Robbie Waisman était prisonnier au camp de concentration de Buchenwald en Allemagne. Il avait 15 ans lorsque les soldats alliés sont arrivés au camp le 11 avril 1945. Il se souvient du moment de la libération et des espoirs qu’il avait en l’avenir. (3 minutes, 51 secondes)  

Témoignage de Robbie W., 2010. Vancouver Holocaust Education Centre, extrait du témoignage AVT 244

Transcription

[Texte : Robbie, prisonnier au camp de concentration de Buchenwald en Allemagne, avait quinze ans lorsqu’il a vu les soldats alliés arriver aux portes du camp le 11 avril 1945.]  

Robbie Waisman : J’ai regardé l’horloge, il était quatre heures moins dix. Et quand j’ai regardé de nouveau, j’ai vu du mouvement. C’est à ce moment-là que j’ai vu les « GI » arriver. Les soldats américains. J’ai supposé qu’il s’agissait de soldats américains parce qu’ils avaient une apparence différente.   

Ils avaient l’air différents. Leurs uniformes étaient différents, leurs casques étaient différents. Tout chez eux était différent. Nous avions suffisamment vu l’armée allemande et les SS allemands pour constater la différence. On pouvait le voir en un coup d’œil.   

Peu de temps après, j’ai vu les soldats américains, et puis, derrière eux, j’ai vu ces hommes noirs arriver.   

Nous n’avons pas beaucoup bougé au début, car nous étions abasourdis. Nous ne savions pas ce qui se passait. Mais les visages de ces hommes noirs étaient gravés dans ma mémoire.   

Par la suite, bien sûr, l’un de ces hommes était le Dr Leon Bass, qui avait alors 19 ans. Mais il est finalement retourné aux États-Unis et est devenu enseignant, puis a obtenu un doctorat et a été très actif depuis ce temps.   
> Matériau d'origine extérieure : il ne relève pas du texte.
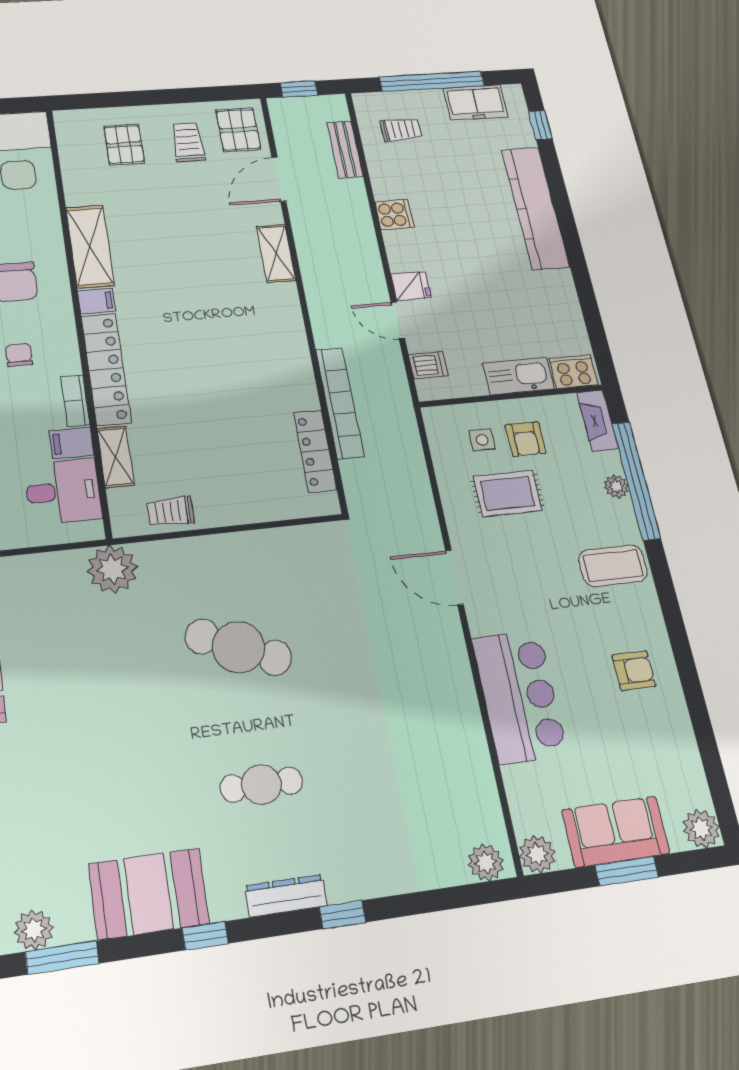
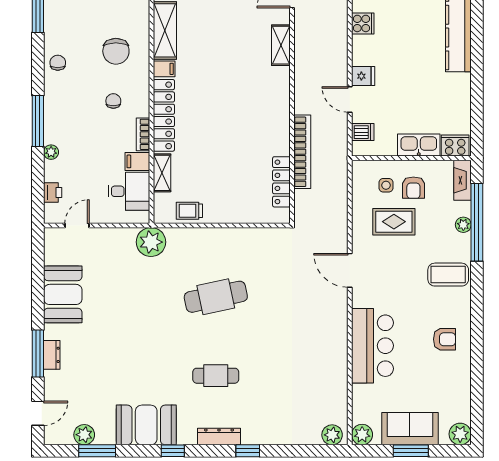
cafe table: (239, 647) -> (216, 297), turned -36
Quarante ans plus tard, je crois qu’il y a trois ou quatre ans, il a décidé que ce qu’il avait vu à Buchenwald lorsqu’il est venu nous libérer était trop précieux pour qu’il puisse le taire. Il a donc décidé de sortir au grand jour et de commencer à en parler. Il a aussi donné des conférences dans différentes écoles. Il s’est amené ici à Vancouver.  

Le premier réflexe que nous avons eu instinctivement, c’est de se toucher. Nous voulions nous sentir, voir que tout ça était réel. Et en parlant au Dr Leon Bass, j’ai commencé à comprendre pourquoi et comment il se sentait. Il avait seulement 19 ans. Il n’était pas préparé à ce qu’il a vu à Buchenwald. L’armée ne les a pas préparés, ils ne l’ont pas fait… bien sûr, comment auraient-ils pu les préparer à ça? Ils n’étaient pas au courant des atrocités commises contre les juifs.   

Le seul crime que ces gens avaient commis était d’être juifs.   

De ma perspective, je ne comprenais pas et je ne savais pas ce qui s’était passé. Il m’a fallu des années et des années pour… tout assimiler l’information et vraiment réaliser ce qui s’était passé. Tout d’abord, je pensais que toute ma famille était encore en vie, à l’exception peut-être de mon frère que je savais décédé.   

Et, après la libération, nous voulions simplement retourner à nos vies et reprendre ce que nous avions laissé derrière. Rentrer chez nous, rejoindre notre famille, retourner à l’école et tout ça… que nous retrouvions tout ça en un éclair. Oh, merveilleux, je rentre à la maison. Et nous étions remplis d’euphorie. Nous marchions sur des nuages.